Jefferson Park is the name of the neighborhood, park, bus station, El stop, railroad station and everything else in the area. The neighborhood is huge and due to the train, bus, El, Milwaukee Ave. and expressway all intersecting in the same spot, JP is a central hub for all the neighborhoods surrounding it. Once the C-Notes took control of JP from the Popes after a ten-year war, their numbers exploded. JP even sent soldiers all the way down to Ohio & Leavitt to help save their motherland, which they did. Even though they were hanging by a thread at a few points in history, the C-Notes have held Smith Park nonstop from the mid 50’s, up to and including the time this book was written.

Now in 1984, the C-Notes only had about 20 hardcore members left at OL. NB was completely erased by the Sayre Park Gaylords. HA and OR were fighting a losing war against the Freaks from Hiawatha and Shabbona Parks, as well as the Gaylords from DP and MN. The C-Notes’ last remaining stronghold was Jefferson Park. Just like at Smith Park, they created a half dozen branches in the shape of a ring, like outposts surrounding their neighborhood. These sections included Cicero & Gunnison, Argyle & Lavergne, Carmen & Lavergne and the actual park itself, Jefferson Park.
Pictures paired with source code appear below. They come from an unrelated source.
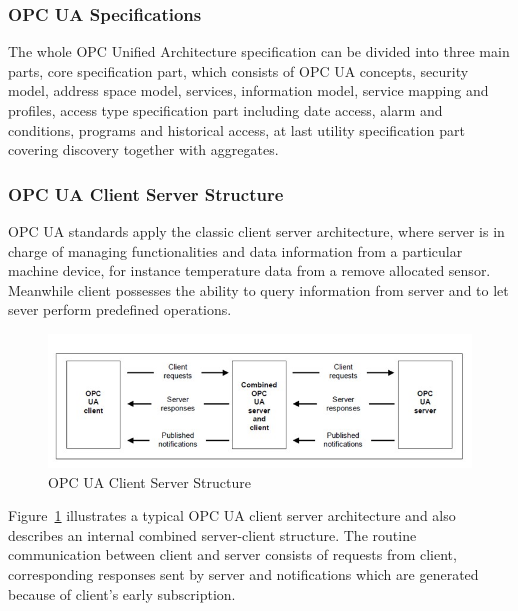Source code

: \documentclass[]{llncs}
\begin{document}
\subsubsection{OPC UA Specifications}

The whole OPC Unified Architecture specification can be divided into three main parts, core specification part, which consists of OPC UA concepts, security model, address space model, services, information model, service mapping and profiles, access type specification part including date access, alarm and conditions, programs and historical access, at last utility specification part covering discovery together with aggregates.

\subsubsection{OPC UA Client Server Structure}
 OPC UA standards apply the classic client server architecture, where server is in charge of managing functionalities and data information from a particular machine device, for instance temperature data from a remove allocated sensor. Meanwhile client possesses the ability to query information from server and to let sever perform predefined operations.

\begin{figure}[!htbp]
	\centering
	\includegraphics[width=1.00\textwidth]{cs.jpg}
		\caption[ ]{OPC UA Client Server Structure\cite{O1}}
	\label{fig:cs}
\end{figure}
Figure~\ref{fig:cs} illustrates a typical OPC UA client server architecture and also describes an internal combined server-client structure. The routine communication between client and server consists of requests from client, corresponding responses sent by server and notifications which are generated because of client's early subscription.
\end{document}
Still, the C-Notes are all but doomed. They have no allies because they were the only gang in Chicago that refused to join either alliance, People or Folks. Instead, they started their own alliance and called it ‘Family’, as in the mafia family. Because of that, they were at war with every gang in the city. Why would anyone be crazy enough to join a gang knowing they were at war with everyone? That sheds some insight into their character and personality. C-Notes didn’t mind being different, outnumbered and alone. They were tough and cocky like that.